Rehabilitative compensatory mechanism of hierarchical subnetworks in major depressive disorder: A longitudinal study across multi-sites.

Background: Brain structural connectome comprise of a minority of efficiently interconnected rich club nodes that are regarded as 'high-order regions'. The remission of major depressive disorder (MDD) in response to selective serotonin reuptake inhibitor (SSRI) treatment could be investigated by the hierarchical structural connectomes' alterations of subnetworks.

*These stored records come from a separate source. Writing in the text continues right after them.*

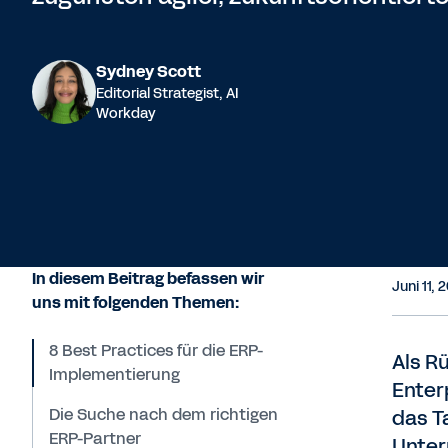
Sydney Scott
Editorial Strategist, AI
Workday
In diesem Beitrag befassen wir
Juni 11,
uns mit folgenden Themen:
8 Best Practices für die ERP-
Als R
Implementierung
Enter
Die Suche nach dem richtigen
das T
ERP-Partner
Unter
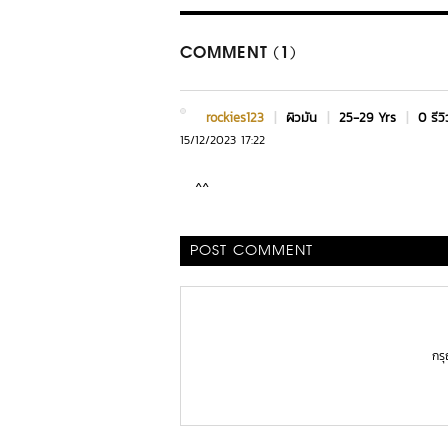
COMMENT (1)
rockies123
|
ผิวมัน
|
25-29 Yrs
|
0 รีวิ
15/12/2023 17:22
^^
POST COMMENT
กร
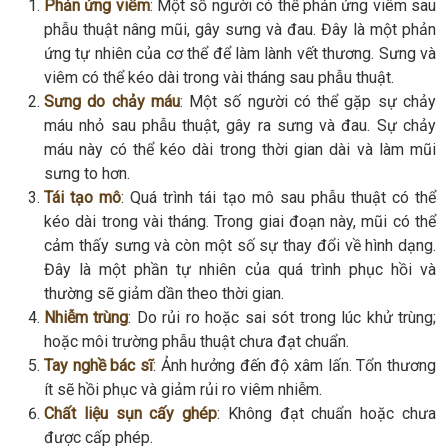
Phản ứng viêm
: Một số người có thể phản ứng viêm sau
phẫu thuật nâng mũi, gây sưng và đau. Đây là một phản
ứng tự nhiên của cơ thể để làm lành vết thương. Sưng và
viêm có thể kéo dài trong vài tháng sau phẫu thuật.
Sưng do chảy máu
: Một số người có thể gặp sự chảy
máu nhỏ sau phẫu thuật, gây ra sưng và đau. Sự chảy
máu này có thể kéo dài trong thời gian dài và làm mũi
sưng to hơn.
Tái tạo mô
: Quá trình tái tạo mô sau phẫu thuật có thể
kéo dài trong vài tháng. Trong giai đoạn này, mũi có thể
cảm thấy sưng và còn một số sự thay đổi về hình dạng.
Đây là một phần tự nhiên của quá trình phục hồi và
thường sẽ giảm dần theo thời gian.
Nhiễm trùng
: Do rủi ro hoặc sai sót trong lúc khử trùng;
hoặc môi trường phẫu thuật chưa đạt chuẩn.
Tay nghề bác sĩ
: Ảnh hưởng đến độ xâm lấn. Tổn thương
ít sẽ hồi phục và giảm rủi ro viêm nhiễm.
Chất liệu sụn cấy ghép
: Không đạt chuẩn hoặc chưa
được cấp phép.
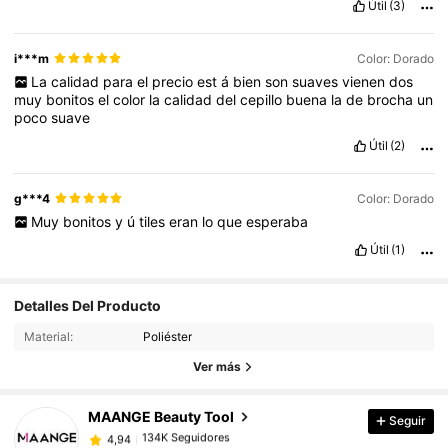
Útil
(3)
i***m
Color: Dorado
La
calidad
para
el
precio
est
á
bien
son
suaves
vienen
dos
muy
bonitos
el
color
la
calidad
del
cepillo
buena
la
de
brocha
un
poco
suave
Útil
(2)
g***4
Color: Dorado
Muy
bonitos
y
ú
tiles
eran
lo
que
esperaba
Útil
(1)
134K Seguidores
4,94
Detalles Del Producto
Material:
Poliéster
134K Seguidores
4,94
Ver más
MAANGE Beauty Tool
Seguir
134K Seguidores
4,94
l***o
pagó
Hace 1 día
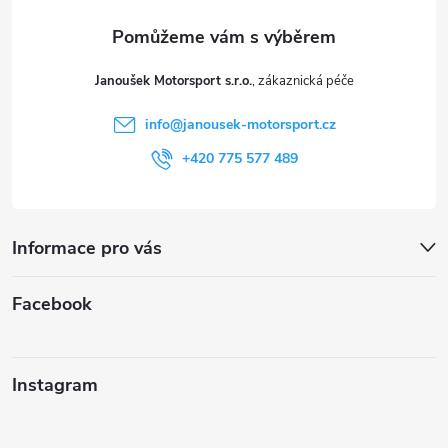
a
t
Janoušek Motorsport s.r.o.
í
info
@
janousek-motorsport.cz
+420 775 577 489
Informace pro vás
Facebook
Instagram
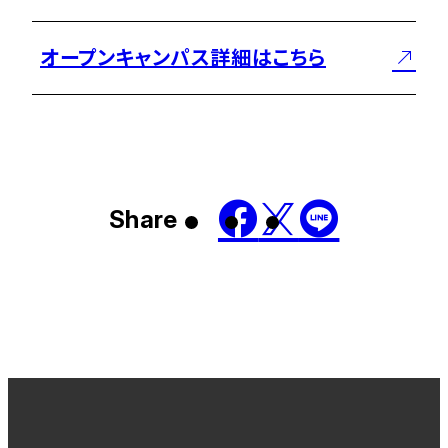
オープンキャンパス詳細はこちら
Share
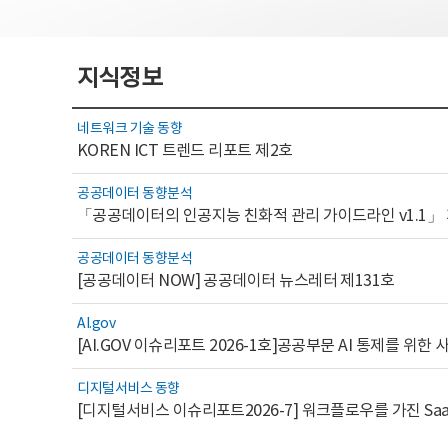
지식정보
네트워크 기술 동향
KOREN ICT 트렌드 리포트 제2호
공공데이터 동향분석
「공공데이터의 인공지능 친화적 관리 가이드라인 v1.1」
공공데이터 동향분석
[공공데이터 NOW] 공공데이터 뉴스레터 제131호
AI.gov
디지털서비스 동향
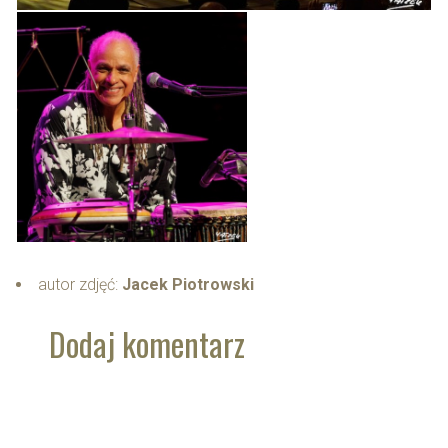
autor zdjęć:
Jacek Piotrowski
Dodaj komentarz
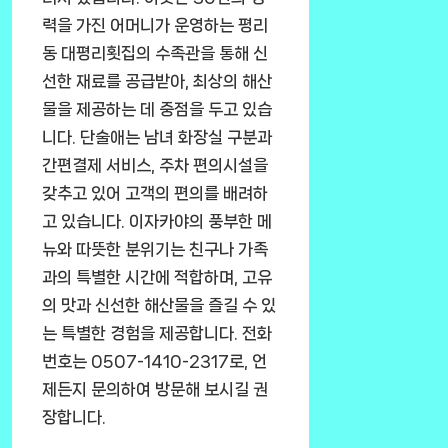
력을 가진 어머니가 운영하는 평리
동 대평리횟집의 수족관을 통해 신
선한 재료를 공급받아, 최상의 해산
물을 제공하는 데 중점을 두고 있습
니다. 단술애는 남녀 화장실 구분과
간편결제 서비스, 주차 편의시설을
갖추고 있어 고객의 편의를 배려하
고 있습니다. 이자카야의 풍부한 메
뉴와 따뜻한 분위기는 친구나 가족
과의 특별한 시간에 적합하며, 고유
의 맛과 신선한 해산물을 즐길 수 있
는 특별한 경험을 제공합니다. 전화
번호는 0507-1410-2317로, 언
제든지 문의하여 방문해 보시길 권
장합니다.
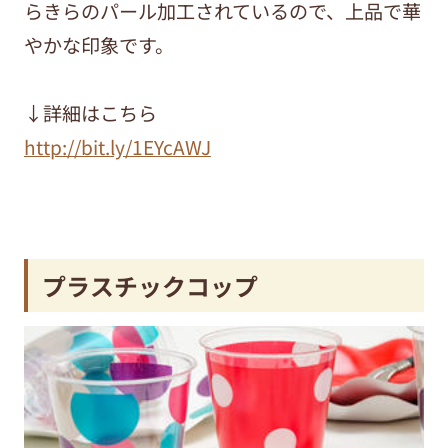
らきらのパール加工されているので、上品で華
やかな印象です。
↓詳細はこちら
http://bit.ly/1EYcAWJ
プラスチックコップ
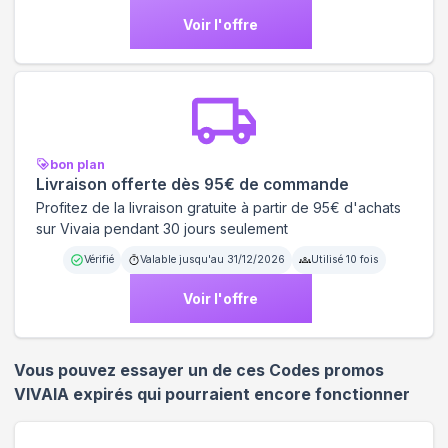
Voir l'offre
bon plan
Livraison offerte dès 95€ de commande
Profitez de la livraison gratuite à partir de 95€ d'achats
sur Vivaia pendant 30 jours seulement
Vérifié
Valable jusqu'au
31/12/2026
Utilisé
10
fois
Voir l'offre
Vous pouvez essayer un de ces Codes promos
VIVAIA
expirés qui pourraient encore fonctionner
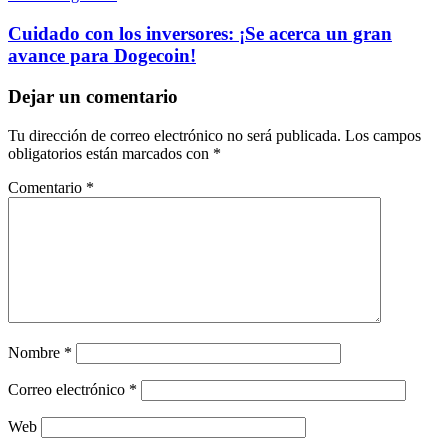
Cuidado con los inversores: ¡Se acerca un gran
avance para Dogecoin!
Dejar un comentario
Tu dirección de correo electrónico no será publicada.
Los campos
obligatorios están marcados con
*
Comentario
*
Nombre
*
Correo electrónico
*
Web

Methods: Fifty-five MDD patients who achieved remission underwent diffusion tensors imaging (DTI) scanning from 3 cohorts before and after 8-weeks antidepressant treatment. Five hierarchical subnetworks namely, rich, local, feeder, rich-feeder and feeder-local, were constructed according to the different combinations of connections and nodes as defined by rich club architecture. The critical treatment-related subnetwork pattern was explored by multivariate pattern analysis with support vector machine to differ the pre-/post-treatment patients. Then, relationships between graph metrics of discriminative subnetworks/ nodes and clinical variables were further explored.

Results: The feeder-local subnetwork presented the most discriminative power in differing pre-/post- treatment patients, while the rich-feeder subnetwork had the highest discriminative power when comparing pre-treatment patients and controls. Furthermore, based on the feeder connection, which indicates the information transmission between the core and non-core architectures of brain networks, its topological measures were found to be significantly correlated with the reduction rate of 17-item Hamilton Rating Scale for Depression.

Conclusion: Although pathological lesion on MDD relied on abnormal core organization, disease remission was association with the compensation from non-core organization. These results suggested that the dysfunctions arising from hierarchical subnetworks are compensated by increased information interactions between core brain regions and functionally diverse regions.